Sen. Arlen Specter (R-Pa.) plans to review the Senate testimony of U.S. Supreme Court Chief Justice John Roberts and Justice Samuel A. Alito to determine if their reversal of several long-standing opinions conflicts with promises they made to senators to win confirmation.

[...]

"There are things he has said, and I want to see how well he has complied with it," Specter said, singling out Roberts.

The Specter inquiry poses a potential political problem for the GOP and future nominees because Democrats are increasingly complaining that the Supreme Court moved quicker and more dramatically than advertised to overturn or chip away at prior decisions.

  Politico

So, they were okay with it if it took longer? What's the problem? I thought Democrats were supposed to like activist judges.

"The reality is, although John Roberts and Samuel Alito promised to follow precedent, they either explicitly or implicitly overruled precedent," said Erwin Chemerinsky, a Duke University law professor.

"It is important to point out how the confirmation hearings were a sham. There is nothing you can do about it now; they are there for life. But it is important as we look to future hearings."

So, essentially, Specter is wasting everybody's time. Neither judge swore he wouldn't reverse previous decisions, and they're already on the bench. There's an old Texas adage (to borrow from a recent Bush speech - and this is just as much an old Texas adage as whatever he said) that there's no sense closing the barn door after the horse has already gotten out.

A review could put "judges on notice that they can't come in front of the Judiciary Committee, say one thing and leave one impression, and then go out and do another." [Dianne Feinstein (D-Calif)]

Oh, yeah. A review will really put the fear of God in them.

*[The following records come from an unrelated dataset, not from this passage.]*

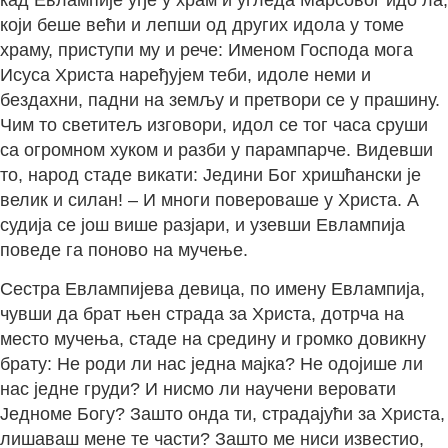
који беше већи и лепши од других идола у томе
храму, приступи му и рече: Именом Господа мога
Исуса Христа наређујем теби, идоле неми и
бездахни, падни на земљу и претвори се у прашину.
Чим то светитељ изговори, идол се тог часа сруши
са огромном хуком и разби у парампарче. Видевши
то, народ стаде викати: Једини Бог хришћански је
велик и силан! – И многи повероваше у Христа. А
судија се још више разјари, и узевши Евлампија
поведе га поново на мучење.
Сестра Евлампијева девица, по имену Евлампија,
чувши да брат њен страда за Христа, дотрча на
место мучења, стаде на средину и громко довикну
брату: He роди ли нас једна мајка? He одојише ли
нас једне груди? И нисмо ли научени веровати
Једноме Богу? Зашто онда ти, страдајући за Христа,
лишаваш мене те части? Зашто ме ниси известио,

Specter says he'll get to that review as soon as he "gets a spare moment." So maybe he's not going to waste any more time than it took him to catch some headlines and take some print away from the Gonzales story.

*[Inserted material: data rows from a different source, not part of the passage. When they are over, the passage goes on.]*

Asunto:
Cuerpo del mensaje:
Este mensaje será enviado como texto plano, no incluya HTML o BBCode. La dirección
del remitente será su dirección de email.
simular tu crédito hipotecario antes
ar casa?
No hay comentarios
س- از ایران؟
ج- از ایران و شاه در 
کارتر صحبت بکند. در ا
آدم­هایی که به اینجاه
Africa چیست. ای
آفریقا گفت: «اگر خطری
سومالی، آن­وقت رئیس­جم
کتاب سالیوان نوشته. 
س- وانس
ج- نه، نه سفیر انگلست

New York Sen. Charles E. Schumer, a powerful member of the Democratic leadership, said Friday the Senate should not confirm another U.S. Supreme Court nominee under President Bush "except in extraordinary circumstances."

  Politico

There's an old Texas adage....

Senators were too quick to accept the nominees’ word that they would respect legal precedents, and "too easily impressed with the charm of Roberts and the erudition of Alito," Schumer said.

"There is no doubt that we were hoodwinked."

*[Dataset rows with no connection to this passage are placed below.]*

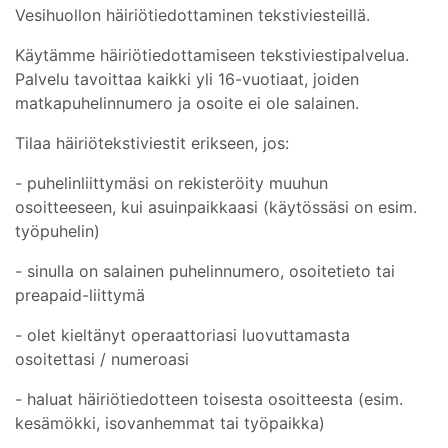
Vesihuollon häiriötiedottaminen tekstiviesteillä.
Käytämme häiriötiedottamiseen tekstiviestipalvelua.
Palvelu tavoittaa kaikki yli 16-vuotiaat, joiden
matkapuhelinnumero ja osoite ei ole salainen.
Tilaa häiriötekstiviestit erikseen, jos:
- puhelinliittymäsi on rekisteröity muuhun
osoitteeseen, kui asuinpaikkaasi (käytössäsi on esim.
työpuhelin)
- sinulla on salainen puhelinnumero, osoitetieto tai
preapaid-liittymä
- olet kieltänyt operaattoriasi luovuttamasta
osoitettasi / numeroasi
- haluat häiriötiedotteen toisesta osoitteesta (esim.
kesämökki, isovanhemmat tai työpaikka)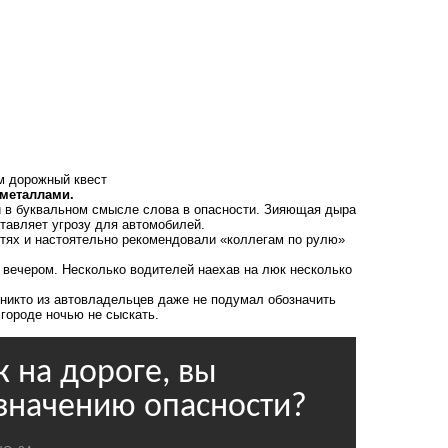
м дорожный квест
 металлами.
 в буквальном смысле слова в опасности. Зияющая дыра
тавляет угрозу для автомобилей.
тях и настоятельно рекомендовали «коллегам по рулю»
 вечером. Несколько водителей наехав на люк несколько
 никто из автовладельцев даже не подумал обозначить
 городе ночью не сыскать.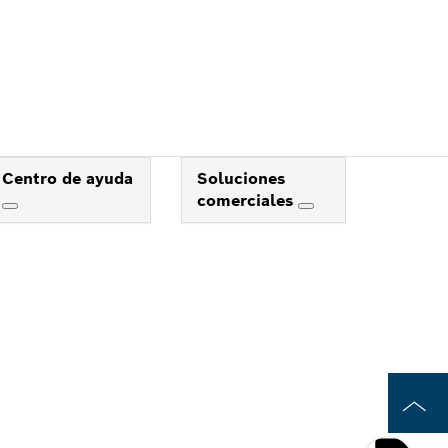
Centro de ayuda
Soluciones
comerciales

Yes, but it's so easy to do.

Schumer said there were four lessons to be learned from Alito and Roberts: Confirmation hearings are meaningless, a nominee’s record should be weighed more heavily than rhetoric, "ideology matters" and "take the president at his word."

"When a president says he wants to nominate justices in the mold of [Antonin] Scalia and [Clarence] Thomas," Schumer said, "believe him."

Was there somebody who didn't believe him?

If Congress didn't know before Alito and Roberts that a person's record is worth more than his rhetoric, they're a sad lot indeed. But that would explain a lot.

And confirmation hearings are meaningless only when Congress is so easily "hoodwinked."


....but hey, do what you want....you will anyway.